On the contrary, in the present study, treatment with GTE significantly increased PLIR of monocytes and granulocytes at T3 after ingestion, whereas a nonsignificant increase was observed for PLIR of lymphocytes. An inverse correlation of UA with PLIR and a direct correlation of FRAP-UA with PLIR of all leukocytes were found. Therefore, though some of the protective effects of catechins have been ascribed to their capability to reduce excessive UA level [12], in our study the inverse correlation of PLIR with UA levels, in particular with the ratio AAPH component of PLIR, confirms that UA is a major circulating antioxidant as suggested by Fabbrini et al. [33]. Authors [33] reported that rasburicase treatment, in subjects who had high serum UA concentrations, caused a marked decrease in plasma FRAP and a significant increase in urinary isoprostanes/creatinine ratio and in skeletal muscle protein carbonylation.

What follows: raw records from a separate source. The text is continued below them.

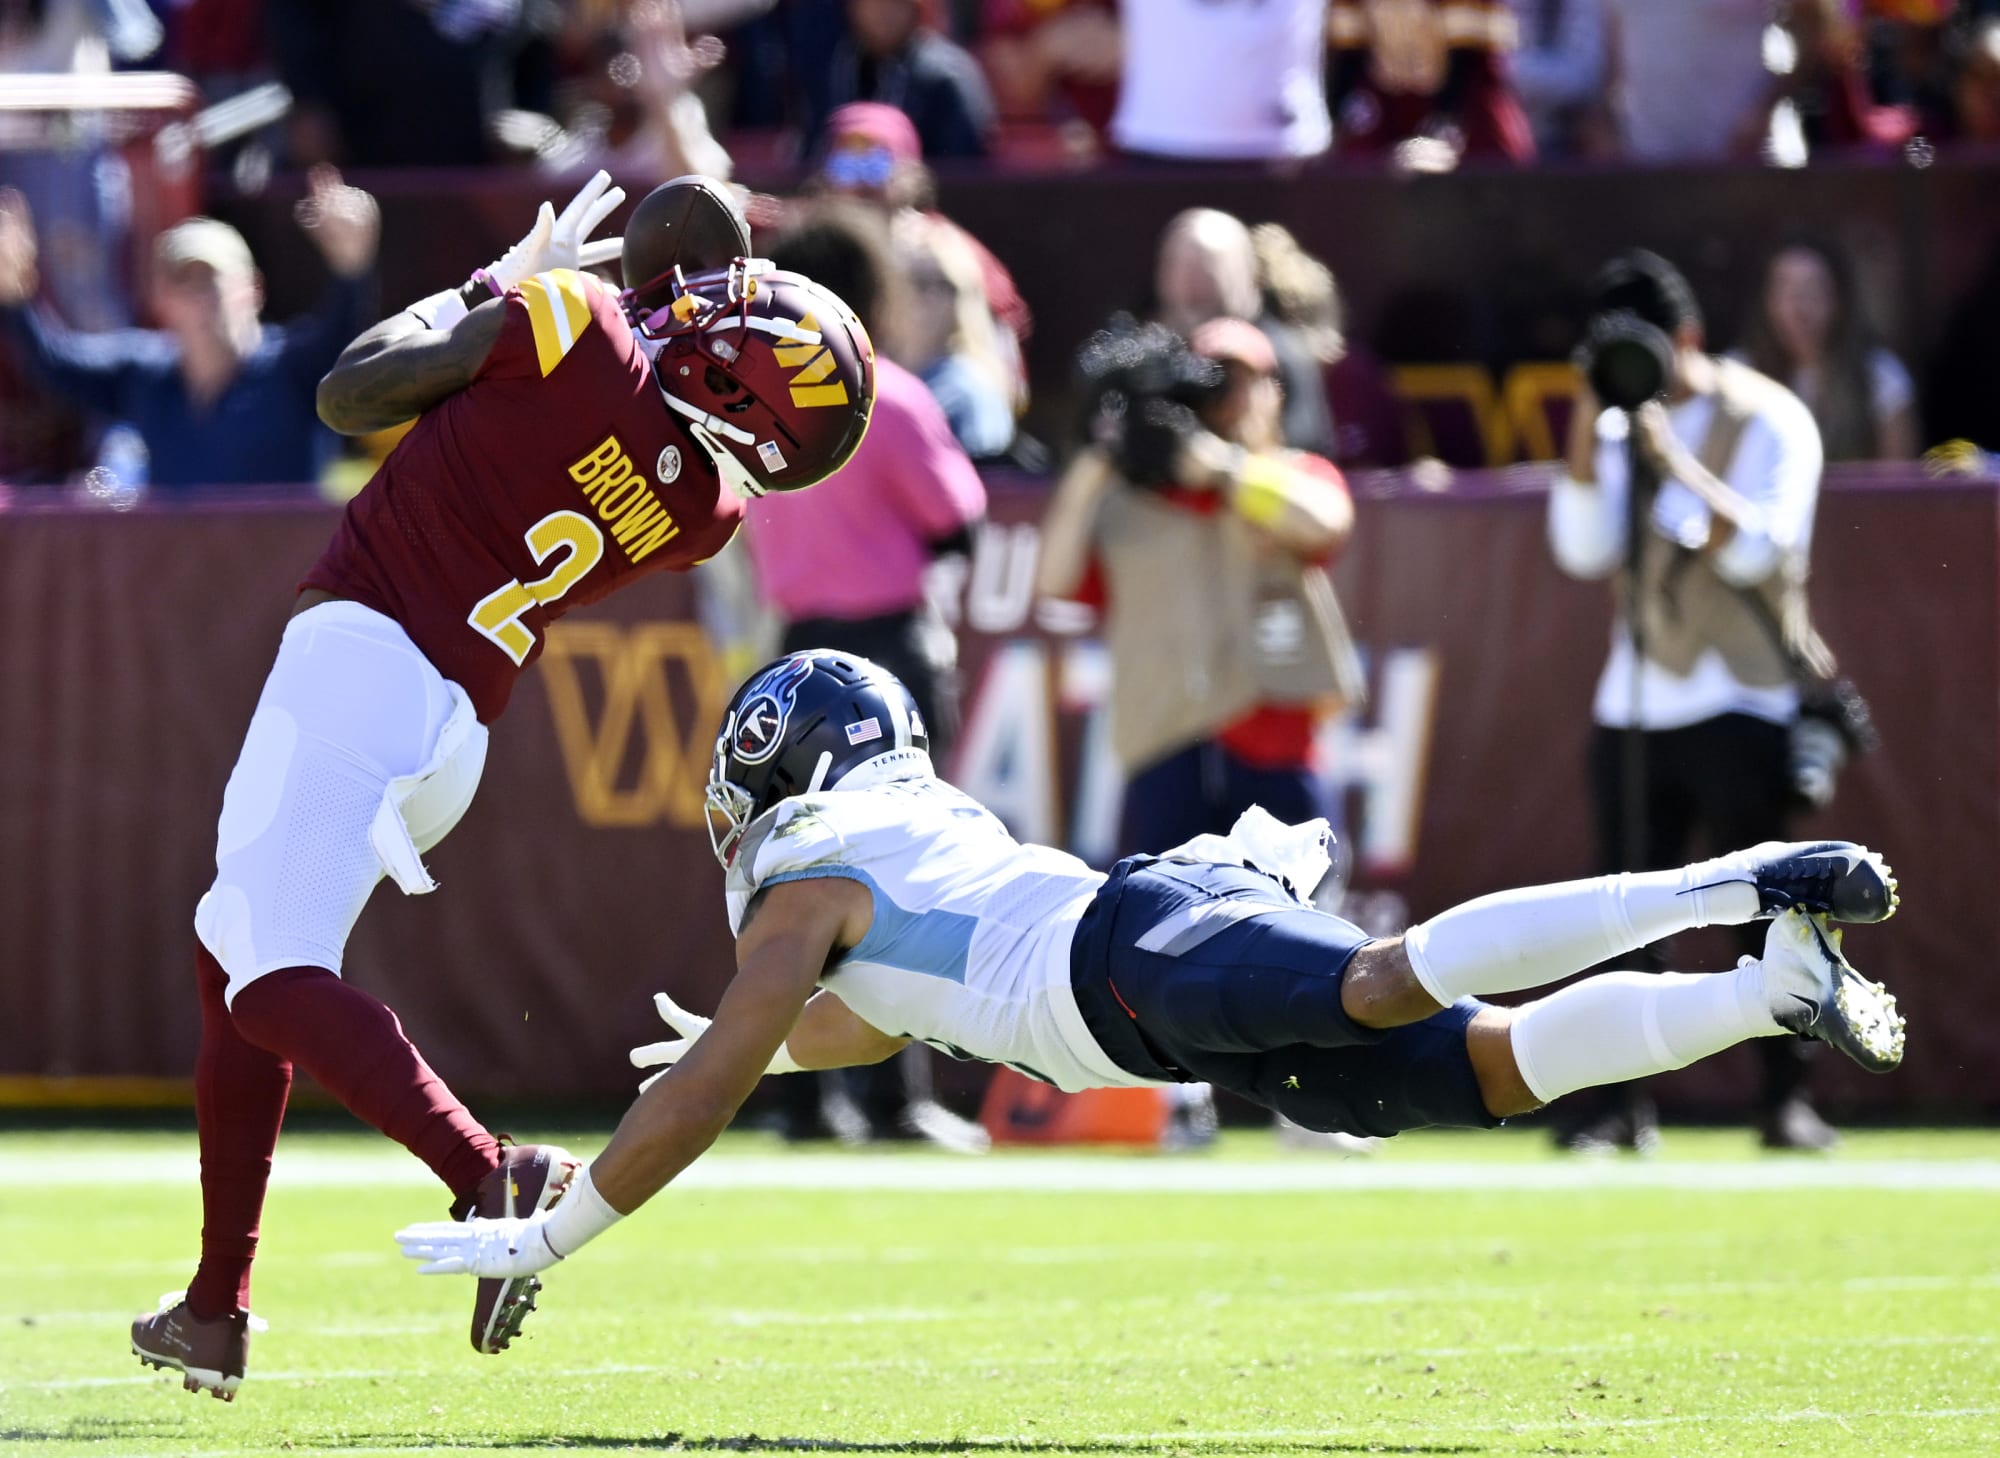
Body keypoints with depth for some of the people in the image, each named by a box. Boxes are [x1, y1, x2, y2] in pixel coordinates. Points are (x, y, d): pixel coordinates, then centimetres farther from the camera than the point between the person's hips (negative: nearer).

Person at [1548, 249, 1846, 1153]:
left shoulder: (1768, 421, -5)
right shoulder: (1620, 426, 10)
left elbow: (1755, 549, -17)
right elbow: (1584, 550, -1)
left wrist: (1674, 458, -21)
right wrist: (1587, 432, -9)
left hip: (1741, 698, -5)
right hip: (1633, 698, 5)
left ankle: (1786, 1097, -2)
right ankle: (1624, 1102, 3)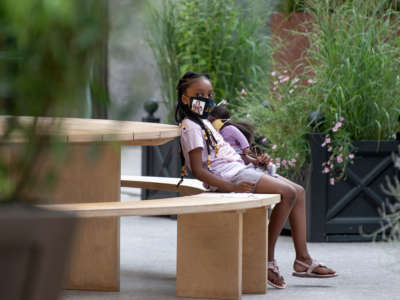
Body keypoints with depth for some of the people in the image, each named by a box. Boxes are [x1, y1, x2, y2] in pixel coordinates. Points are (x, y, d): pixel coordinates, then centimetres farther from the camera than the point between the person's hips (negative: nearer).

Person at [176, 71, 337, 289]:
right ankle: (268, 260, -16)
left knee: (298, 192, 6)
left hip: (240, 170, 11)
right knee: (287, 193, -22)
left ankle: (302, 259, 4)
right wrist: (231, 187, -29)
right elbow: (198, 171, -20)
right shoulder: (191, 127, -10)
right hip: (229, 177, -11)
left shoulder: (202, 122, 22)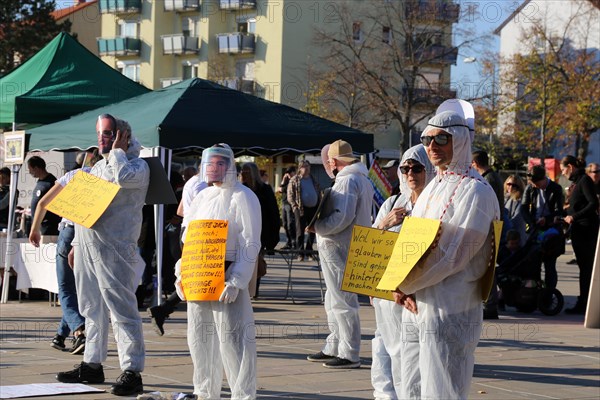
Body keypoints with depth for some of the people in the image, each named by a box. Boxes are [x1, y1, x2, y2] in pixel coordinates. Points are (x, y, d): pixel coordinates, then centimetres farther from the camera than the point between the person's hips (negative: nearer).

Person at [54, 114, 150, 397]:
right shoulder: (99, 166, 21)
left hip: (113, 249, -9)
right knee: (92, 308, 14)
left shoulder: (137, 166, -5)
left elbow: (123, 177, -28)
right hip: (87, 246, 9)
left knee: (121, 310, -10)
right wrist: (77, 243, 17)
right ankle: (92, 365, 23)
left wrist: (117, 150, -12)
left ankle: (132, 372, -10)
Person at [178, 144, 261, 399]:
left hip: (226, 277, -7)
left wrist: (236, 282, -18)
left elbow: (250, 244, -11)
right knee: (199, 337, 12)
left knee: (232, 339, -9)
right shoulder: (201, 197, 17)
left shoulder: (242, 197, -5)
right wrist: (181, 274, 11)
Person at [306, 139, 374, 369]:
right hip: (342, 248, 11)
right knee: (334, 301, 18)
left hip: (339, 248, -11)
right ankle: (333, 348, 25)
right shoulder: (363, 180, 17)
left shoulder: (347, 180, -15)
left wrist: (317, 227, -13)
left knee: (342, 302, -6)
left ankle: (350, 355, -3)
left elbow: (342, 217, -25)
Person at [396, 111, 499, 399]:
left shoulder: (475, 191, -11)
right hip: (415, 309, 9)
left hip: (449, 313, -9)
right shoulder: (433, 187, 17)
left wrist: (402, 284, -12)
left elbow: (450, 256, -18)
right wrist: (401, 286, -3)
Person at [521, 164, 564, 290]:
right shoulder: (529, 189, 5)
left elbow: (559, 211, -7)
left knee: (549, 264, -1)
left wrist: (546, 219, -23)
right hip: (535, 230, 3)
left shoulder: (556, 189, -3)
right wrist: (532, 223, -12)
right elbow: (524, 209, 3)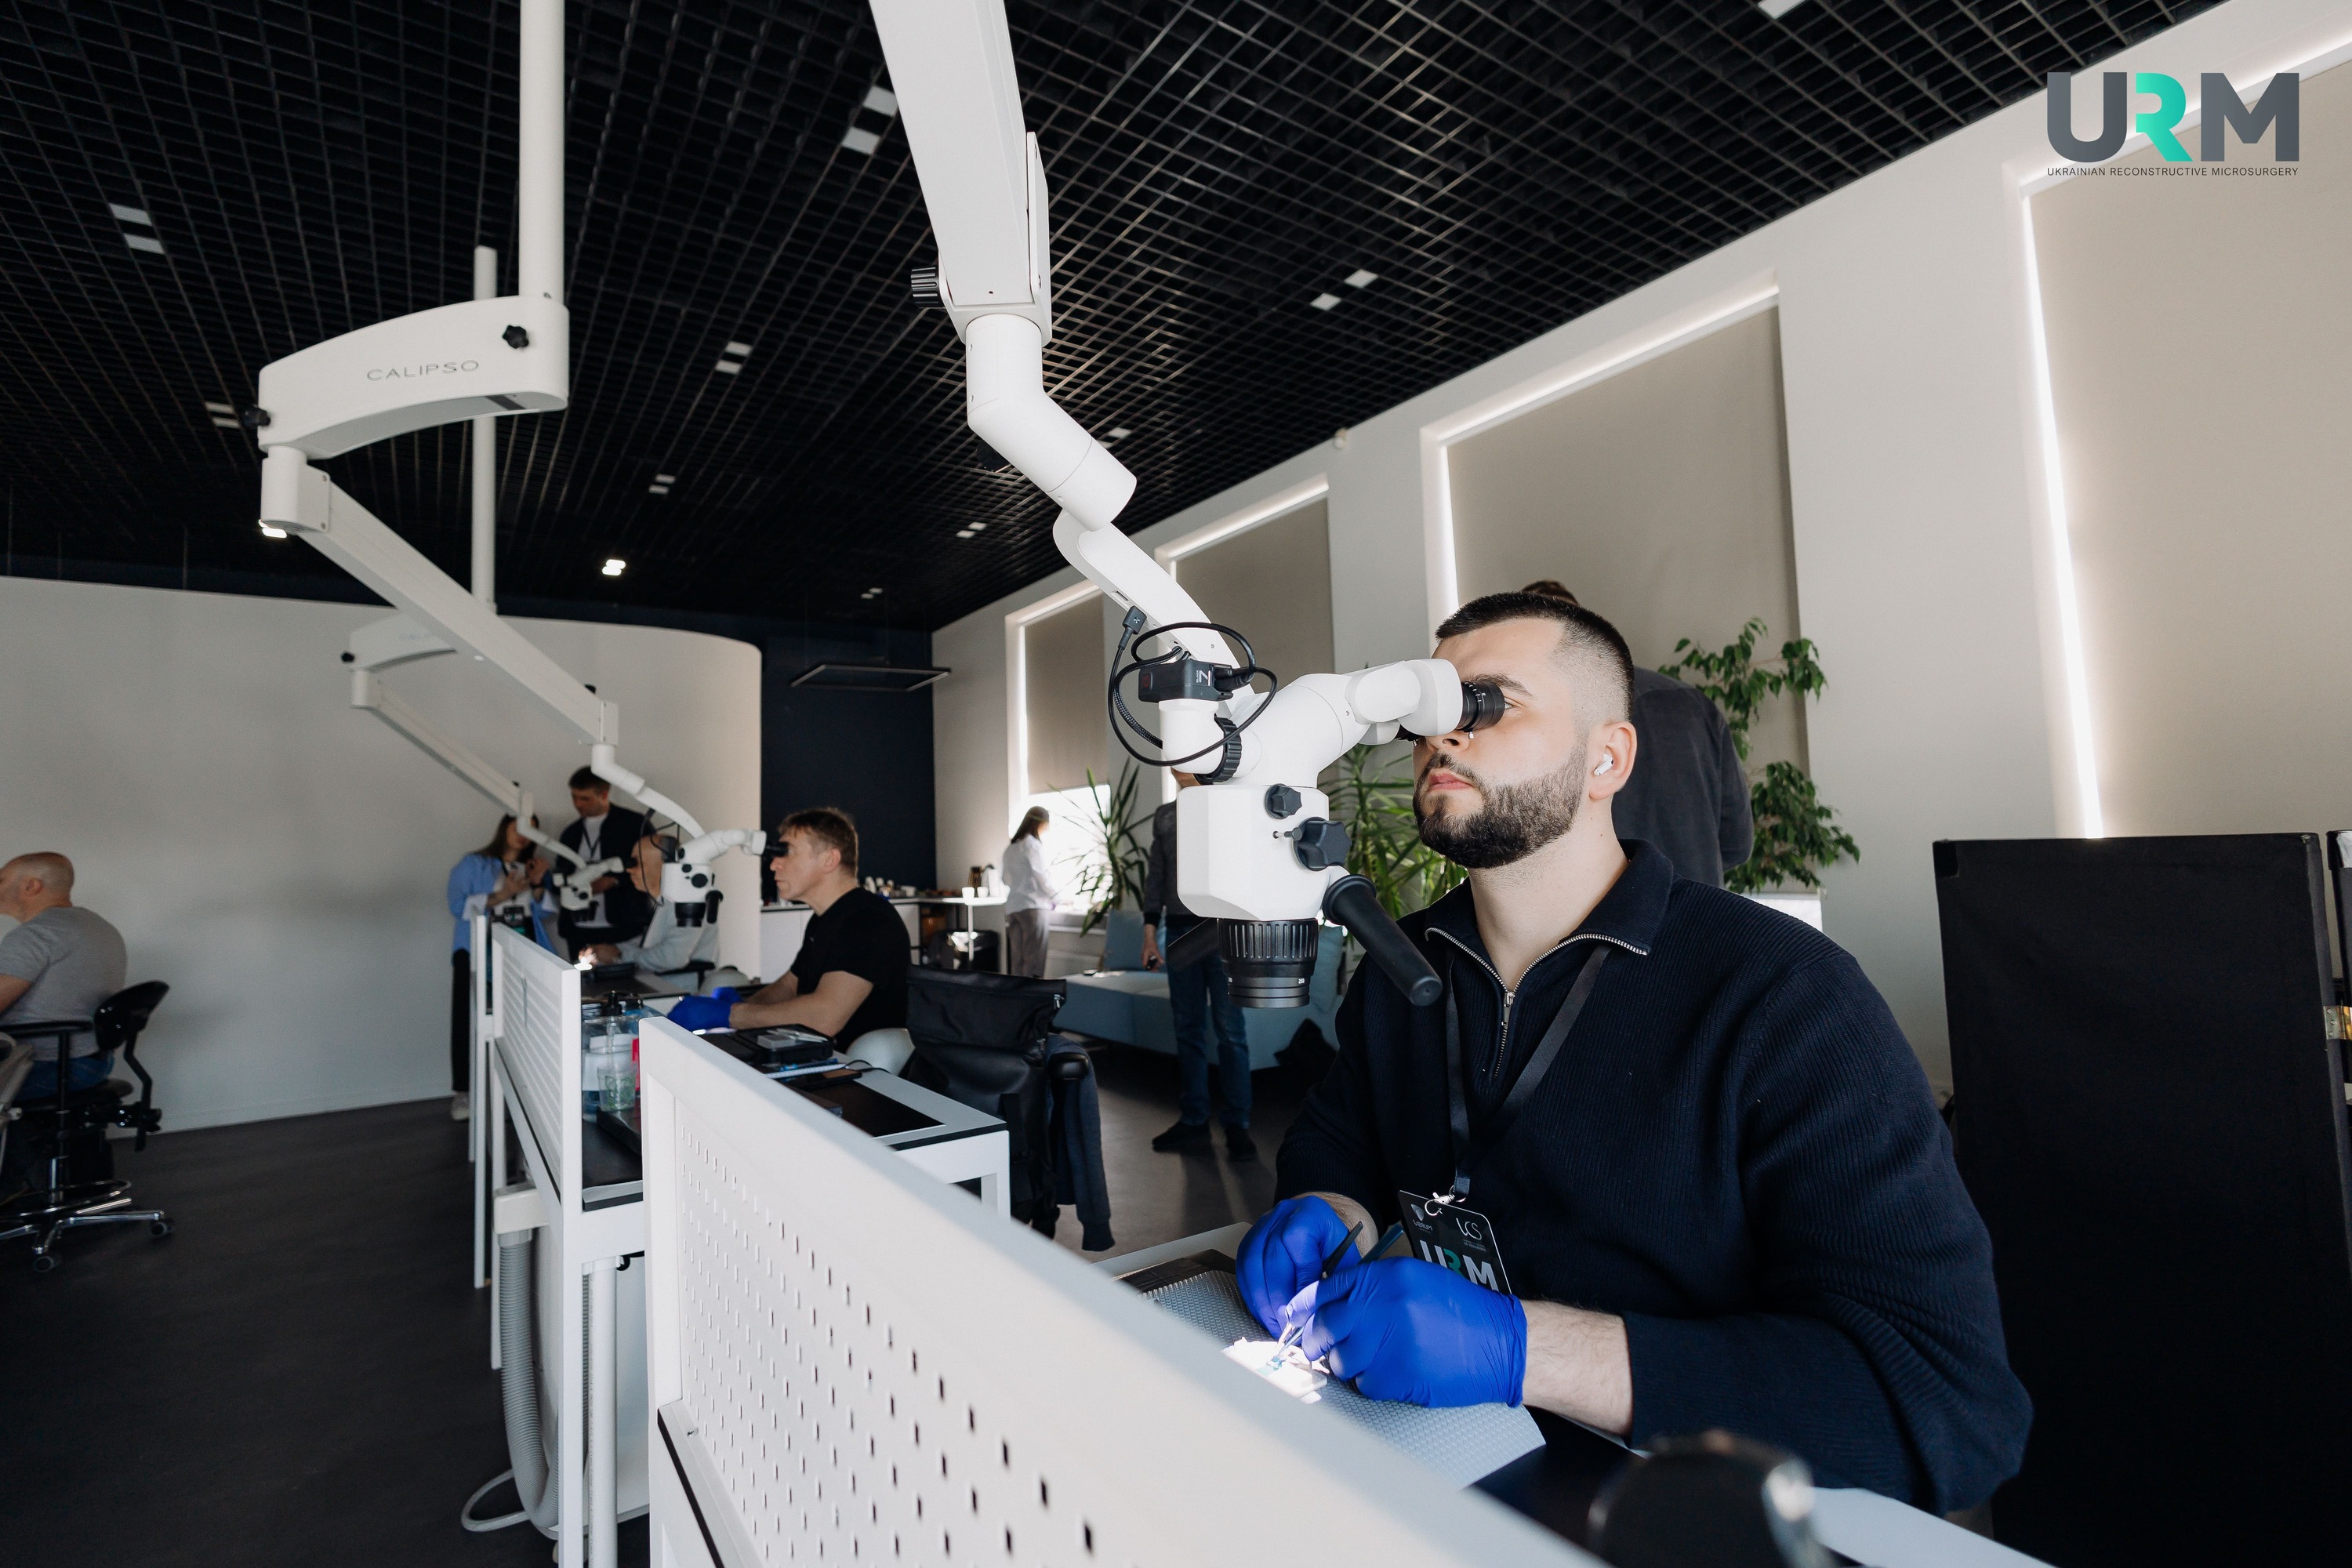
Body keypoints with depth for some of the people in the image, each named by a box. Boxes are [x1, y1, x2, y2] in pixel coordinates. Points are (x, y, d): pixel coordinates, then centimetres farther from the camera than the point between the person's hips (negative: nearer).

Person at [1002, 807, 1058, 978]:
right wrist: (1058, 895, 4)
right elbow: (1042, 877, -9)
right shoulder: (1033, 844, -6)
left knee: (1016, 961, 5)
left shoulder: (1011, 847, 18)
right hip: (1033, 906, -7)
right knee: (1034, 958, -6)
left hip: (1012, 907, 7)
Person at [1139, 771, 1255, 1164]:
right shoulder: (1164, 816, 14)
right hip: (1179, 931, 5)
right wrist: (1150, 932, 10)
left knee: (1230, 1029, -3)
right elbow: (1155, 876, 15)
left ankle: (1237, 1126, 5)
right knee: (1188, 1030, 8)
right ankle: (1193, 1123, 16)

On the other hand, though the effects of GTE consumption on oxidative burst and AAPH-induced lipoperoxidation require more subjects to reach statistical significance, the statistical significance between ratio AAPH and ratio PMA was different at baseline and at T3 on granulocytes and monocytes. Therefore, the ratio based calculation of the PLIR is able to appreciate differences also with a low number of subjects in monocytes and granulocytes.

5. Conclusion

In conclusion our study suggests that PLIR, in particular PLIR of granulocytes where the differences between ratio AAPH and ratio PMA are more evident, reveals the prooxidant effect of GTE. The direct correlation of FRAP-UA with PLIR suggests that the iron reducing power of GTE could be more likely detrimental than beneficial. This result is in agreement with the FDA, the EFSA, and the DSI EC conclusions [1, 9]. Furthermore, the inverse correlation of UA with PLIR confirms the primary role of UA in the antioxidant defences. Therefore, PLIR could be a sensitive marker of redox status.

Abbreviations

AAPH:2,2′-Azobis(2-methylpropionamidine) dihydrochloride
C11-BODIPY:4,4-Difluoro-5-(4-phenyl-1,3-butadienyl)-4-bora-3a,4a-diaza-s-indacene-3-undecanoic acid
DHR123:Dihydrorhodamine 123
DSI EC:Supplement Information Expert Committee
EFSA:European Food Safety Administration
FDA:Food and Drug Administration
FRAP:Ferric reducing antioxidant potential
GT:Green tea
GTE:Green tea extract
NEAC:Nonenzymatic antioxidant capacity
PLIR:Peroxidation of leukocytes index ratio
PMA:Phorbol 12-myristate 13-acetate
Trolox:6-Hydroxy-2,5,7,8-tetramethylchroman-2-carboxylic  acid
UA:Uric acid.

Ethical Approval

Approval for the study was obtained from the Ethics Committee for Human Non-Clinical Research of the Department of Physiology and Pharmacology “V. Erspamer,” “Sapienza,” University of Rome, and all procedures involving human subjects complied with the Declaration of Helsinki as revised in 2000.

Consent

Written informed consent was obtained from all the participants in accordance with the Italian law (law number 196/2003, Ministry of Health Circular Letter GU number 76/2008).

Competing Interests

The authors declare that there is no conflict of interests regarding the publication of this paper.

Authors’ Contributions

Ilaria Peluso designed the research, analyzed the data, and drafted the paper. Husseen Manafikhi, Anna Raguzzini, and Raffaella Reggi performed the analyses. Yaroslava Longhitano and Christian Zanza performed the blood sampling. Maura Palmery critically reviewed the paper and supervised the whole project.

Acknowledgments

The authors thank Fondazione “Enrico ed Enrica Sovena” for the scholarship contribution to Husseen Manafikhi. The authors also thank Claudio Andrew Gobbi for English review of the paper.